### EXERCISE INSTRUCTIONS
a: In the tool steel overview, which two kinds of steel form a sub-group of alloy steels?
b: Render this sentence from the tool steel overview in Spanish: "Tool steels are yet another classification or type of metal you can find on the market."

Tool Steel Grades, Applications and Production Methods

Tool steels are yet another classification or type of metal you can find on the market.

It is easy to derive from the name that tool steels are part of the steel group. This is the most common group of metals used in engineering today.

Tool steels, along with stainless steels, are a sub-group of alloy steels. Both of them contain alloying elements that give them the necessary properties for certain applications. And we are about to find out what these properties are respective to the tool steel grade.

What Is a Tool Steel?

As mentioned before, manufacturing industries use different types of steel for various purposes. Either as part of the manufacturing process or as part of the final product.

Judging by the name, you may have an idea of the main purpose of a tool steel. Whether you are manufacturing hand tools or machine tools, like dies or drill bits, tool steel is the perfect choice. Some of the main properties that make this alloy steel the best option for tool manufacturing include:

• A fairly high material hardness making it resistant to deformation and flattening.
• Great toughness which makes it resistant to breakage and chipping.
• Wear resistance which includes resistance to abrasion and erosion.
• Good thermal properties provide it with the ability to retain its shape and sharp cutting edges even at very high temperatures.

Other uses for tool steels that should be highlighted are modifying and repairing machine tools and dies, something which could be very relevant for some metal manufacturing industries. Also, the production of injection moulds finds this type of steel very useful thanks to its resistance to abrasion.

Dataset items

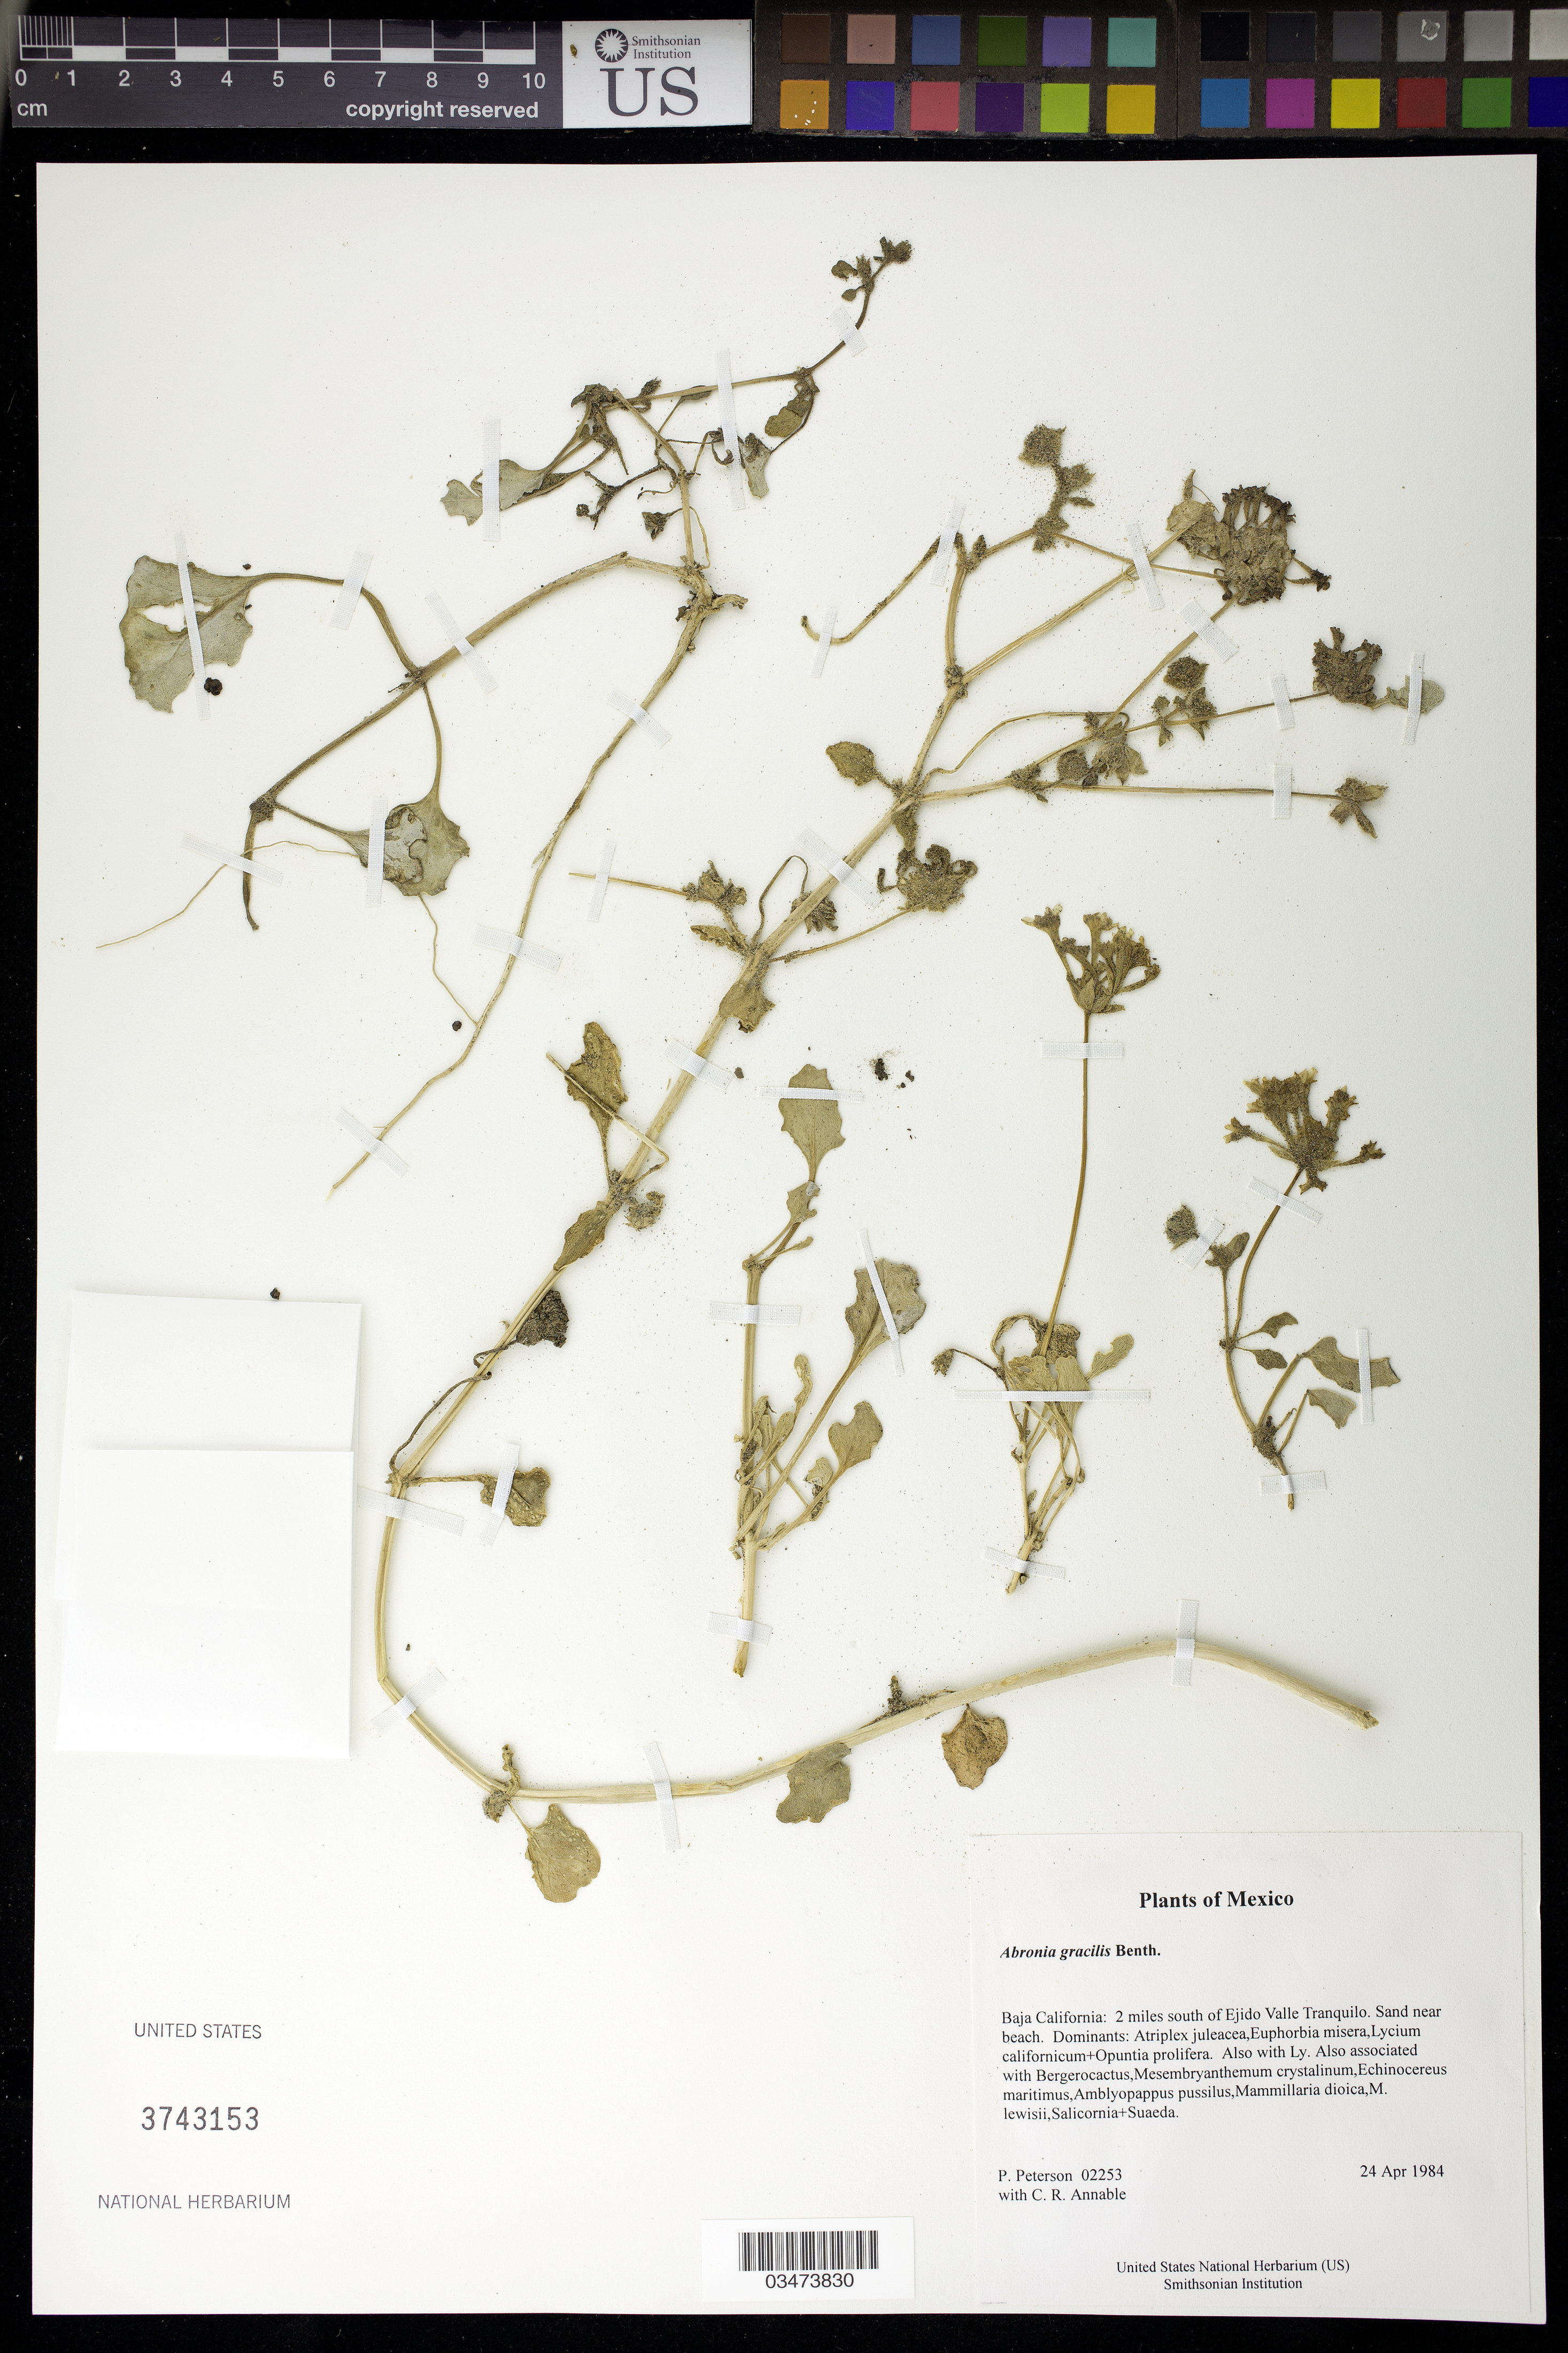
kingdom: Plantae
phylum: Tracheophyta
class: Magnoliopsida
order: Caryophyllales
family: Nyctaginaceae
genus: Abronia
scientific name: Abronia gracilis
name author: Benth.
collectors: P. M. Peterson & C. R. Annable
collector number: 02253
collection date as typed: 24 Apr 1984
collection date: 1984-04-24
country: Mexico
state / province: Baja California Norte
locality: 2 miles south of Ejido Valle Tranquilo.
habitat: Sand near beach. Dominants: Atriplex juleacea,Euphorbia misera,Lycium californicum+Opuntia prolifera. Also with Ly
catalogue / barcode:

### THE ANSWERS
a: Tool steels and stainless steels.

b: Los aceros para herramientas son otra clasificación o tipo de metal más que se puede encontrar en el mercado.